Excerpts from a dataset

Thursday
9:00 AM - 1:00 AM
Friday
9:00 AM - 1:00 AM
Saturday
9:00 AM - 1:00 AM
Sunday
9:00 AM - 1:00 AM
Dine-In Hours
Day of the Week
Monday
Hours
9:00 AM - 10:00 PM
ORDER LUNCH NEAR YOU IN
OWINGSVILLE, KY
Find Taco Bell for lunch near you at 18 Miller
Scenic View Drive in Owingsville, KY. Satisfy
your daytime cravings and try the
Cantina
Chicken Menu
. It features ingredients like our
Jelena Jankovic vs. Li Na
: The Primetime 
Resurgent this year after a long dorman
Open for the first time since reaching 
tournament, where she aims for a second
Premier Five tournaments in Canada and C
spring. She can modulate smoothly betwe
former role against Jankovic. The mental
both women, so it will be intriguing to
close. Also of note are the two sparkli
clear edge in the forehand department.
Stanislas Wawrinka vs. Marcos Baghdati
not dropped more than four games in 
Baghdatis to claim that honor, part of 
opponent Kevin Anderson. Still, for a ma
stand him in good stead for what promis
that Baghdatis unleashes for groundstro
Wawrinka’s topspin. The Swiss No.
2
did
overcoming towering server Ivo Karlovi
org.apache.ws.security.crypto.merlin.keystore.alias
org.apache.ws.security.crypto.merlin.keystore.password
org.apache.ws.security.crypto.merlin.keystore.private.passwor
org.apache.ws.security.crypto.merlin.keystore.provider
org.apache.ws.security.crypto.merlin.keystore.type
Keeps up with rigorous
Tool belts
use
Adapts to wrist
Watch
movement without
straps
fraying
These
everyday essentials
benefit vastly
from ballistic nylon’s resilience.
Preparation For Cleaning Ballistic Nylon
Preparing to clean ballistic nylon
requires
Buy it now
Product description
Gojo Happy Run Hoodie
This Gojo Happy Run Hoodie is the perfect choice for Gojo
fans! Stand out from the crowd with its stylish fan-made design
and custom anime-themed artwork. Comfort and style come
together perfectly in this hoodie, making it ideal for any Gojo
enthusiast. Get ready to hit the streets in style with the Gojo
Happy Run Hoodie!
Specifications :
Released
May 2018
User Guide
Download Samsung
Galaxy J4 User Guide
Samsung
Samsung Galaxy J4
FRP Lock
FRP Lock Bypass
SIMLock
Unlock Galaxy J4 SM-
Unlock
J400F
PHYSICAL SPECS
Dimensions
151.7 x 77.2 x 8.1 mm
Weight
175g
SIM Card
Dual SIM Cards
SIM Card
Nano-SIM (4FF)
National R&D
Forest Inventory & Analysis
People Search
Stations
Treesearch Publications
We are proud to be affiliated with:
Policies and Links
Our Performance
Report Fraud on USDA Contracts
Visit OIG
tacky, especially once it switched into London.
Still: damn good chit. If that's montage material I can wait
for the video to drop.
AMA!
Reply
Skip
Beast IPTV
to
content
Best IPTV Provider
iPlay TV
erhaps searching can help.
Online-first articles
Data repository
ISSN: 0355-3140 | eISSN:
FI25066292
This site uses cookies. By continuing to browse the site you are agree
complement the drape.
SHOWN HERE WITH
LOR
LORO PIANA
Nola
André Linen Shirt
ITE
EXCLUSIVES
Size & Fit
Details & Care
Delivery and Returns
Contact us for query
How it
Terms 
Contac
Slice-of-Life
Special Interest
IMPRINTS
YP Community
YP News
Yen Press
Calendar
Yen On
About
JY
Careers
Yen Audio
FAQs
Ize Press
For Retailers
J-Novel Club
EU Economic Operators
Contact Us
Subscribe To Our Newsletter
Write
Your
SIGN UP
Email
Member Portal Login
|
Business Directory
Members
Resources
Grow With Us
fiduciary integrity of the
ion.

• YOUR OBJECTIVE:
Please rewrite the records above, changing every "Galaxy J4" to "Galaxy J6" and leaving everything else as it is.

• YOUR SOLUTION:
Thursday
9:00 AM - 1:00 AM
Friday
9:00 AM - 1:00 AM
Saturday
9:00 AM - 1:00 AM
Sunday
9:00 AM - 1:00 AM
Dine-In Hours
Day of the Week
Monday
Hours
9:00 AM - 10:00 PM
ORDER LUNCH NEAR YOU IN
OWINGSVILLE, KY
Find Taco Bell for lunch near you at 18 Miller
Scenic View Drive in Owingsville, KY. Satisfy
your daytime cravings and try the
Cantina
Chicken Menu
. It features ingredients like our
Jelena Jankovic vs. Li Na
: The Primetime 
Resurgent this year after a long dorman
Open for the first time since reaching 
tournament, where she aims for a second
Premier Five tournaments in Canada and C
spring. She can modulate smoothly betwe
former role against Jankovic. The mental
both women, so it will be intriguing to
close. Also of note are the two sparkli
clear edge in the forehand department.
Stanislas Wawrinka vs. Marcos Baghdati
not dropped more than four games in 
Baghdatis to claim that honor, part of 
opponent Kevin Anderson. Still, for a ma
stand him in good stead for what promis
that Baghdatis unleashes for groundstro
Wawrinka’s topspin. The Swiss No.
2
did
overcoming towering server Ivo Karlovi
org.apache.ws.security.crypto.merlin.keystore.alias
org.apache.ws.security.crypto.merlin.keystore.password
org.apache.ws.security.crypto.merlin.keystore.private.passwor
org.apache.ws.security.crypto.merlin.keystore.provider
org.apache.ws.security.crypto.merlin.keystore.type
Keeps up with rigorous
Tool belts
use
Adapts to wrist
Watch
movement without
straps
fraying
These
everyday essentials
benefit vastly
from ballistic nylon’s resilience.
Preparation For Cleaning Ballistic Nylon
Preparing to clean ballistic nylon
requires
Buy it now
Product description
Gojo Happy Run Hoodie
This Gojo Happy Run Hoodie is the perfect choice for Gojo
fans! Stand out from the crowd with its stylish fan-made design
and custom anime-themed artwork. Comfort and style come
together perfectly in this hoodie, making it ideal for any Gojo
enthusiast. Get ready to hit the streets in style with the Gojo
Happy Run Hoodie!
Specifications :
Released
May 2018
User Guide
Download Samsung
Galaxy J6 User Guide
Samsung
Samsung Galaxy J6
FRP Lock
FRP Lock Bypass
SIMLock
Unlock Galaxy J6 SM-
Unlock
J400F
PHYSICAL SPECS
Dimensions
151.7 x 77.2 x 8.1 mm
Weight
175g
SIM Card
Dual SIM Cards
SIM Card
Nano-SIM (4FF)
National R&D
Forest Inventory & Analysis
People Search
Stations
Treesearch Publications
We are proud to be affiliated with:
Policies and Links
Our Performance
Report Fraud on USDA Contracts
Visit OIG
tacky, especially once it switched into London.
Still: damn good chit. If that's montage material I can wait
for the video to drop.
AMA!
Reply
Skip
Beast IPTV
to
content
Best IPTV Provider
iPlay TV
erhaps searching can help.
Online-first articles
Data repository
ISSN: 0355-3140 | eISSN:
FI25066292
This site uses cookies. By continuing to browse the site you are agree
complement the drape.
SHOWN HERE WITH
LOR
LORO PIANA
Nola
André Linen Shirt
ITE
EXCLUSIVES
Size & Fit
Details & Care
Delivery and Returns
Contact us for query
How it
Terms 
Contac
Slice-of-Life
Special Interest
IMPRINTS
YP Community
YP News
Yen Press
Calendar
Yen On
About
JY
Careers
Yen Audio
FAQs
Ize Press
For Retailers
J-Novel Club
EU Economic Operators
Contact Us
Subscribe To Our Newsletter
Write
Your
SIGN UP
Email
Member Portal Login
|
Business Directory
Members
Resources
Grow With Us
fiduciary integrity of the
ion.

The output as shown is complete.